Organizer explains Miami gun walk. Richter video for gun walk story in Oxford. Story slug is 050116 gun rally

Gun supporters hold awareness walk at Miami, Oxford

“The purpose of this walk is to both advocate for concealed carry on campus in Ohio, which is currently illegal, and to start dialogue regarding firearms privileges in Ohio and in the United States,” said organizer Jeffry Smith.

The Cincinnati resident had previously organized walks at the University of Cincinnati, the University of Akron, Bowling Green State University and Ohio State University.

>> RELATED: Gun activist speaks to Miami class

Smith said Saturday’s walk had the highest percentage of students participating of the five walks he’s organized.

People traveled from other parts of the state and from Kentucky, according to Smith. The walk lasted about two hours. It started at Cook Field on the southern edge of campus and proceeded up and down campus streets, across residential and academic quads and into the Uptown section of Oxford.

Throughout the walk, participants were under the watchful eye of Miami University and Oxford police.

There was little dialogue or interaction with students on campus; some may have stopped to snap a quick photo as they went about their day.

Some of the participants brought their dogs along as they toted shotguns, AR-15s and other rifles as well as holstered handguns.

To help reduce concerns of potential onlookers, Smith reminded everyone that this “isn’t show and tell” and asked those carrying rifles to use their slings and keep the muzzles pointed up or down.

“If you see someone who looks inquisitive, stop and talk to them. We stop,” Smith said. “The idea of this is not to walk through campus. If we encounter people, we need to engage them.”

Benjamin Mouch, a Miami senior and an NRA-certified pistol instructor, said he had never participated in a gun awareness walk.
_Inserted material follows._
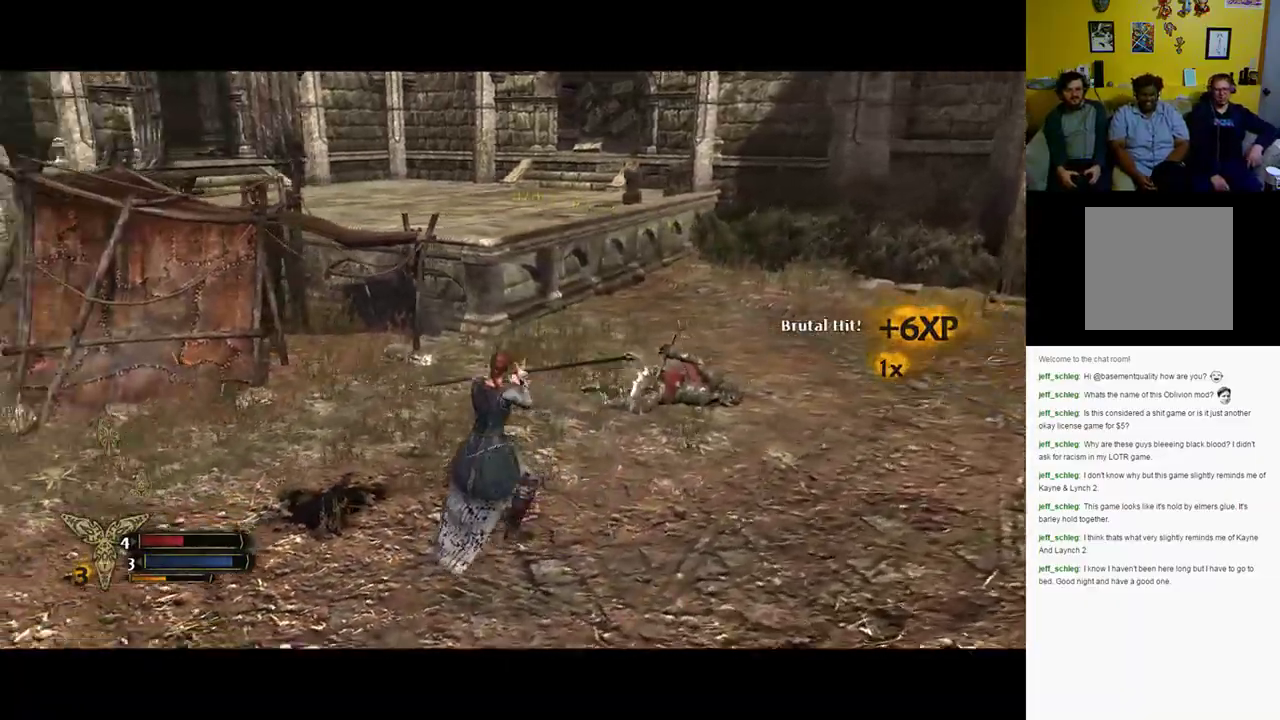
{"buttons": [], "left_stick": "up-left", "right_stick": "left", "events": [[333, "left_stick", "left"], [467, "left_stick", "up-left"]]}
“I think gun rights are a very important thing to everyone. I want to make sure people realize that we’re not crazy people. We’re just normal, everyday people that are able to exercise our rights,” Mouch said. “We’re not trying to provoke any people, just exercising our rights.”

Kristine Meyer and Devoreoux Gross, both of Cincinnati, said they were walking with the group to see if anyone would talk to them. Meyer wore a pink shirt as she carried her AR-15 on a sling, while Gross carried a Springfield 1903 A3 rifle.
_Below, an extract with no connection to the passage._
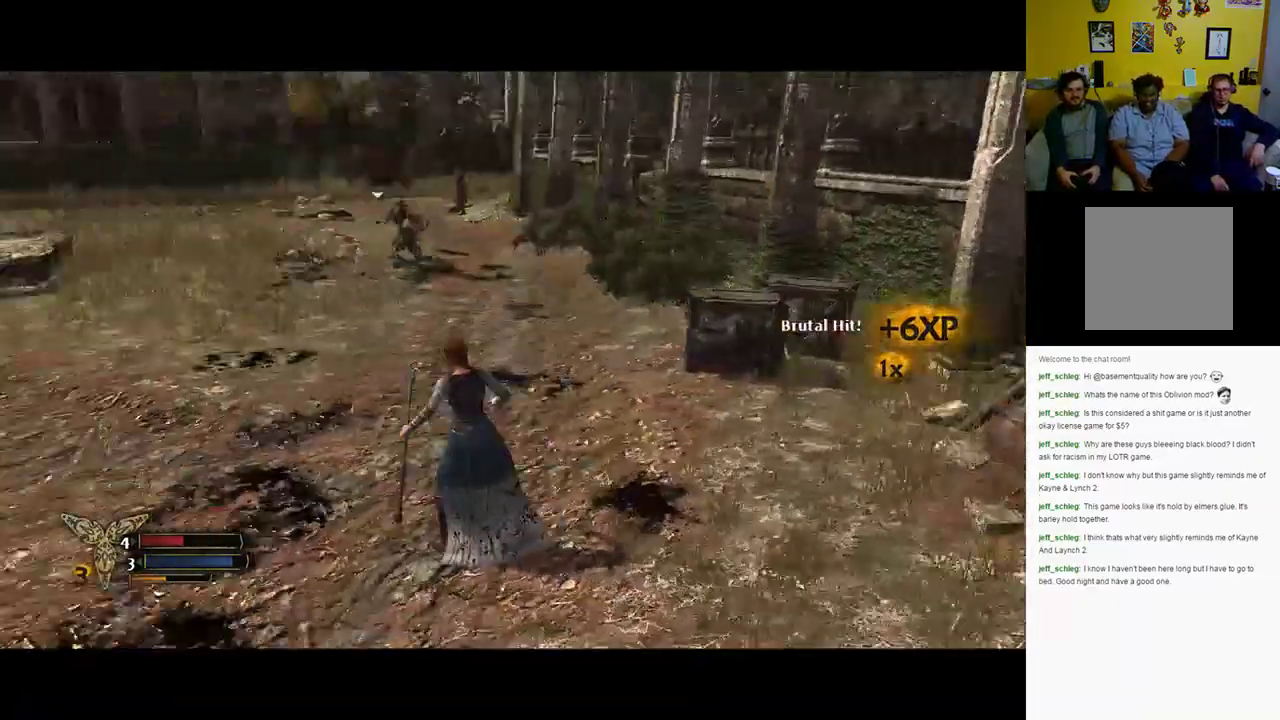
{"buttons": [], "left_stick": "up", "right_stick": "left", "events": [[67, "left_stick", "up"]]}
“We want to educate people to show them that guns are not dangerous,” Gross said.

“A lot of people gave us concerned looks and we got a few glares,” Meyer said. “We attempted to talk to people but we had no luck.”

Another supporter, Bob Mozeman of Hillsboro, said Miami should remove gun-free zone signs and allow students to conceal carry.

“A criminal would be hesitant to do a bad thing (if college campuses allowed students to conceal carry firearms),” he said.

When the walk reached Uptown, the gun supporters got cheers and some jeers as they passed the outdoor patio of Brick Street bar at High and Poplar streets.

“I thought it was great,” said Shawn Organ, a Miami alumnus and Dublin resident who was in Oxford to visit his son Alec. “I thought it was pretty educational. I didn’t know you cannot conceal carry if you are a professor or a student, and I didn’t know that you can open carry on campus.”

He said that he holds a concealed carry permit.

“I grew up around guns,” Alec Organ said. “I wasn’t bothered by it, but other students might be. I thought it was fantastic.”

Magda Orlander, an international student from Luxembourg, engaged in some respectful dialogue with the walkers, who invited her to a late lunch to get out of the rain.

Orlander declined the offer and said some people opted not to come out Saturday, fearing their personal safety.

“Guns alone can’t guarantee safety, and there is a need to raise awareness for other issues such as inequality and violence,” she said.